まぁ僕は大人になってしまったのでそんな事よりもまず飯である。腹が減った。
あんこうカレーを食べ
もう一度あんこう汁を飲む。
あんこう汁美味しかったけれども、正直魚忠で食べたあんこう汁の方が美味しかったな…ってなってしまった。まぁ屋台なので仕方ない。
お腹もいい感じに膨れてきたので歩いて大洗磯前神社に向かうことにする。
ここの階段、鬼のような階段の数と傾斜でヒィヒィ言いながら登る。
しかし、登り切った後に見る光景は絶景である。
そりゃ、初詣人気出るわなって。
そしてここでもガルパンである。
あんこう祭の期間のみなのか1年中なのか分からないけれども、どこに行ってもガルパンである。ここまで1つのアニメが町と同化しているの、他にあるのだろうか。ガルパンが大洗を盛り上げ、大洗がガルパンを盛り上げる。理想的な相乗効果に見える。
そろそろ銭湯に行こうとする途中で蟹の店を見つけたので入る。
450円で山盛りに積まれたカニ汁食べれるの凄い。実もたっぷり入っている。
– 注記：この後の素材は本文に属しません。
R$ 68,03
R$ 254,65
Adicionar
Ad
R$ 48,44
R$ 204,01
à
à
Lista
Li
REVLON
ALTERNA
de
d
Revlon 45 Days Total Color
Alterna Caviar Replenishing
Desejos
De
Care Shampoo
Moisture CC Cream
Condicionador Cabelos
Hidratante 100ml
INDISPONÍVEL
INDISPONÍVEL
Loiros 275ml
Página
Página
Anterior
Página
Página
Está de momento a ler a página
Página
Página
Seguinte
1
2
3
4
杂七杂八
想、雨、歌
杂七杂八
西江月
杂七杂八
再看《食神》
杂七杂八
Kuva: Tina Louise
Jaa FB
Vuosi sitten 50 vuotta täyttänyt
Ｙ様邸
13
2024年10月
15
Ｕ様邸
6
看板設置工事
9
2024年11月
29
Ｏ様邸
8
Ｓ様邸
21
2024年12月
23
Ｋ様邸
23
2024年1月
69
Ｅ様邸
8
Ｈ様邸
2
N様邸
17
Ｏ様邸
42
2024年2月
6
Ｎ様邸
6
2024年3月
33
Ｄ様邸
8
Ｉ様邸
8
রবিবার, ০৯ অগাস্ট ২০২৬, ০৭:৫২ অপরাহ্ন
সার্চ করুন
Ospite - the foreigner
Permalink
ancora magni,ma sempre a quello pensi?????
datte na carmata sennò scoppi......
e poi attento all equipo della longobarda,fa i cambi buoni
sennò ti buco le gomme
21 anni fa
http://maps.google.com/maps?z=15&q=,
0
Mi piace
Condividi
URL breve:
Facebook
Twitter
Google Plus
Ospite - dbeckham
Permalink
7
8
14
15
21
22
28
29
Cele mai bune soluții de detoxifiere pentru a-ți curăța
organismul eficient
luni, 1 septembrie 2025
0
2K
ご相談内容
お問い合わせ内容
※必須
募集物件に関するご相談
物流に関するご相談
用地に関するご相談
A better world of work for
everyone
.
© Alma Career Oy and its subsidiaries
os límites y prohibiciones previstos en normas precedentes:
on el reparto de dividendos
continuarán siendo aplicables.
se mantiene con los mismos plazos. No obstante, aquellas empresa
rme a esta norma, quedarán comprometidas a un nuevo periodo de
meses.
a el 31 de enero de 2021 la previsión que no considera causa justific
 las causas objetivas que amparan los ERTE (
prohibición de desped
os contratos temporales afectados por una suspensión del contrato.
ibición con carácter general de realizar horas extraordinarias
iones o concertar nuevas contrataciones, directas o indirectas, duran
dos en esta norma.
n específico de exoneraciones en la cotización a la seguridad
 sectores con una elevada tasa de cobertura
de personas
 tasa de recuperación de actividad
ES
それにしても完全に過食である。
途中でオタクの店に寄りつつ
目的地のスーパー銭湯、潮騒の湯へ。
歩いて25分ぐらいかかって疲れた…。
中もガルパンである。露天風呂も海が見え塩分強めで体がポカポカ。車で来ることを想定しているのだろうかロッカーが全部小さい事以外本当に良いスーパー銭湯でした。
帰りの特急の時間になってきたので納豆を買いつつ、駅へ向かう。ありがとう大洗。
初めて来た大洗あんこう祭。
何と言っていいか難しいが、ちょうどいいと思う。
程よい活気がありつつも鬱陶しい程人がおらずちょうどいいぐらいの混雑で、何食べても美味しく、値段もぼったくり感は薄い。本当にちょうどいい。東京では考えられないお祭りだと思う。関西に戻ると大洗に行くことは難しくなるけれども、また行きたいな。今度は旅館に泊まってあんこう鍋食べてみたいな。そう思えるお祭りだした。